Howard's boat is a crappie-fishing machine rigged for serious business. Using electronics that include a liquid crystal depth finder, temperature unit and trolling-speed gauge as their guides, Howard and Stancil man 14 graphite rods that stretch out from every direction. Using rods of various lengths, the pair can thoroughly cover a wide path through the water, while using different weights of lures to probe different depths. And they troll with 14 different colors or color combinations of plastic tube jigs. Their comprehensive system uses a trolling speed of between 1.2 and 1.5 mph, which they have found to be the best all-around pace for locating crappie. From experience, the pair has found that such speeds will make a tube jig on a 1/32-ounce jig head run 8 to 10 feet deep; a 1/16-ounce jig will be 12 to 15 feet deep; and a 1/8-ounce jig dives 16 to 20 feet.

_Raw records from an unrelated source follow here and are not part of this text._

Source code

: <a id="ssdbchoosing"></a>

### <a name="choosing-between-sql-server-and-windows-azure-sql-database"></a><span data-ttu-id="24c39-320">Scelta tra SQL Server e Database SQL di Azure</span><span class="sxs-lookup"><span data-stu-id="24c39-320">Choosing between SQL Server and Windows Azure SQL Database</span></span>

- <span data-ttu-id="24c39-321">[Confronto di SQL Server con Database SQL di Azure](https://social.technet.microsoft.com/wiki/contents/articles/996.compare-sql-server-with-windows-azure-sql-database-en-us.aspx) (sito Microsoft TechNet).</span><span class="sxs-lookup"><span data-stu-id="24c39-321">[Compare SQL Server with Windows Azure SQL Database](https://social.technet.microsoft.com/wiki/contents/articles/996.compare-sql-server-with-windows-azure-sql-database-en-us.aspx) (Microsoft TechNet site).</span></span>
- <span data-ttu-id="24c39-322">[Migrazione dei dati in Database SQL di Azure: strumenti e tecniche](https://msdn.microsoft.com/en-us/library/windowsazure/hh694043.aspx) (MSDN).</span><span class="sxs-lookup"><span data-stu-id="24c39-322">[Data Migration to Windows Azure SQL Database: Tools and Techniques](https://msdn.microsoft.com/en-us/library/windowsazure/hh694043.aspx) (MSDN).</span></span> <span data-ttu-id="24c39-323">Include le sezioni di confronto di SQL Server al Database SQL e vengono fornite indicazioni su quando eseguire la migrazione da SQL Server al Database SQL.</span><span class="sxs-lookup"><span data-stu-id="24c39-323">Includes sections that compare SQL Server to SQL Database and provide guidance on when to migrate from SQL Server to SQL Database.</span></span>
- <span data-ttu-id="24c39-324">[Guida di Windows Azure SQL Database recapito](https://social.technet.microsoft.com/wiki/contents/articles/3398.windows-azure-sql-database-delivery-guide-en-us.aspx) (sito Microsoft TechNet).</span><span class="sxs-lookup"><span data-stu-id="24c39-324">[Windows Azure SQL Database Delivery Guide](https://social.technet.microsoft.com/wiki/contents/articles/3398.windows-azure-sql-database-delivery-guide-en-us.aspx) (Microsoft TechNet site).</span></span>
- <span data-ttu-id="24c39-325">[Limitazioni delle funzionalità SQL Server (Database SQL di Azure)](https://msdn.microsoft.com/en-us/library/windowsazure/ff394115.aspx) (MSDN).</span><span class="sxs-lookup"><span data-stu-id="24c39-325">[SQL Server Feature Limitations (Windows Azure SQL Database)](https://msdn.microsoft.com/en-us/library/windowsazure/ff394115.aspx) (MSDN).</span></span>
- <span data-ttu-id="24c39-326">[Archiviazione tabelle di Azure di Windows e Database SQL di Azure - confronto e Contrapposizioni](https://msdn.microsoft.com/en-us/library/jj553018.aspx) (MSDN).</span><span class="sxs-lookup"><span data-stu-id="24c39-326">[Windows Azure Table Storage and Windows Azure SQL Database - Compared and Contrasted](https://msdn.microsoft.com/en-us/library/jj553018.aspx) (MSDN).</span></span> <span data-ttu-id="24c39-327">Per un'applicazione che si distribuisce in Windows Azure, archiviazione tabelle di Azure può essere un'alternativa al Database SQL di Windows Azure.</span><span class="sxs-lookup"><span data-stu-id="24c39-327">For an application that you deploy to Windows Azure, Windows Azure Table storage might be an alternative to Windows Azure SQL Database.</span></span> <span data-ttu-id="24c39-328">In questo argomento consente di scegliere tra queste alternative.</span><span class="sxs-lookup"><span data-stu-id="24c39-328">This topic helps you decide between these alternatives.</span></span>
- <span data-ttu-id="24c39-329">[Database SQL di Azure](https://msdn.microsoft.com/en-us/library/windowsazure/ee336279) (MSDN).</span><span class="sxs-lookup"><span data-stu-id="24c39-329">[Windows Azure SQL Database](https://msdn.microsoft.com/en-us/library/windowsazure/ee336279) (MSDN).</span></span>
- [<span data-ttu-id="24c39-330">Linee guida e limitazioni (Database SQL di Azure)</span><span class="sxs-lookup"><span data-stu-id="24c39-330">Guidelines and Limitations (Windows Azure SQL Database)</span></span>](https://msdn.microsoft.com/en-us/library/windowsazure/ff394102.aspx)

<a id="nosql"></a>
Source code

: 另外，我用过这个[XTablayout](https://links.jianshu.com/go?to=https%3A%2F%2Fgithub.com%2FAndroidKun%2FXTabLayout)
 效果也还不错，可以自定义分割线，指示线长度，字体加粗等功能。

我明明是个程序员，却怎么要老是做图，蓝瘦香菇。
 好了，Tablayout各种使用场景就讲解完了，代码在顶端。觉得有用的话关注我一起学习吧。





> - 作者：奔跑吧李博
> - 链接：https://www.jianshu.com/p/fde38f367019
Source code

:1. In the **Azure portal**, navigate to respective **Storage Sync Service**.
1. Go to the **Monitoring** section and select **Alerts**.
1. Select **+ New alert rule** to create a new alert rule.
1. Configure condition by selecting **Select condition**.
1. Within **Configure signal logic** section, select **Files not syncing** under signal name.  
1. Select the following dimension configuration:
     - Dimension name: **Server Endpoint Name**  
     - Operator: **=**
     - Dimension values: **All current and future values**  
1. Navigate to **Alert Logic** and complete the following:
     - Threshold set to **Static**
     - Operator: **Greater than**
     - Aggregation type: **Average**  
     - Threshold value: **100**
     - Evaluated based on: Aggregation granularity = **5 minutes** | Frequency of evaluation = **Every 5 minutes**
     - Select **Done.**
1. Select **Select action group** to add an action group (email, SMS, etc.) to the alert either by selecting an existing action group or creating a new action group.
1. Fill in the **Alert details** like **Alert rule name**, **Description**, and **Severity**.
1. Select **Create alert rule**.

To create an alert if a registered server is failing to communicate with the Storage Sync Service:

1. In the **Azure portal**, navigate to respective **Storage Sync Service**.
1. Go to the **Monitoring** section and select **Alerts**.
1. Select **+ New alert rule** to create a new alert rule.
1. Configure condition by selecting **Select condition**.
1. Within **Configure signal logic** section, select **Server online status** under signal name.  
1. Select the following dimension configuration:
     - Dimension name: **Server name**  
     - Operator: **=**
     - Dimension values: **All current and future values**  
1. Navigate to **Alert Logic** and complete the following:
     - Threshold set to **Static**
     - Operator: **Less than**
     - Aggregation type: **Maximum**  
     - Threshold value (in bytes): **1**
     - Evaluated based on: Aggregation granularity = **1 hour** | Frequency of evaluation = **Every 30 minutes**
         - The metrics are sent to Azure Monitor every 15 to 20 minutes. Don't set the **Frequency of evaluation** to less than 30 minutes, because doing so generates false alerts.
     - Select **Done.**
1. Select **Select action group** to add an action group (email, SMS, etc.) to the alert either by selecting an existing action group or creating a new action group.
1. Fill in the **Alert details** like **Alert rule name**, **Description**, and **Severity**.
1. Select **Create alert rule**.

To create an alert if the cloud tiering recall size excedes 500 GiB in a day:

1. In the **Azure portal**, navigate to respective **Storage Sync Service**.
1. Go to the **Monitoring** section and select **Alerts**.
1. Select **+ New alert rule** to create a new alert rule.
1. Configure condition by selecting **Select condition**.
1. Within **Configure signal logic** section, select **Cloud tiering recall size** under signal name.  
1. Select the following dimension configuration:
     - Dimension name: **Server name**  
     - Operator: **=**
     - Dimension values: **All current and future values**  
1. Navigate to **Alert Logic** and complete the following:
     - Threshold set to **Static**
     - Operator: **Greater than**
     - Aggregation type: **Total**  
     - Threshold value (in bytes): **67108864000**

"The idea behind trolling is that you put the odds in your favor much more than casting or vertically fishing," Howard says. "Not only can you cover a lot more water, but you have a much better chance of determining the exact depth of the fish on that particular day. And with using so many different colors, you have a much better chance of determining the most productive color for that day.
"We use everything available to us to increase our odds. That includes our electronics, which we use in several ways. The temperature gauge gives us an indication of the depth the crappie are likely to be holding at in that particular time of the year. The trolling-speed gauge keeps us working at the proper speed. And we use the graph (depth finder) to both work structure and mark schools of crappie."
More and more crappie devotees are discovering new clues for solving the often-mysterious panfish. A new breed of fisherman is tracking their whereabouts in the months before and after the spawn. These crappie connoisseurs have proven that the best fishing of the year can take place when other anglers have hung up their gear.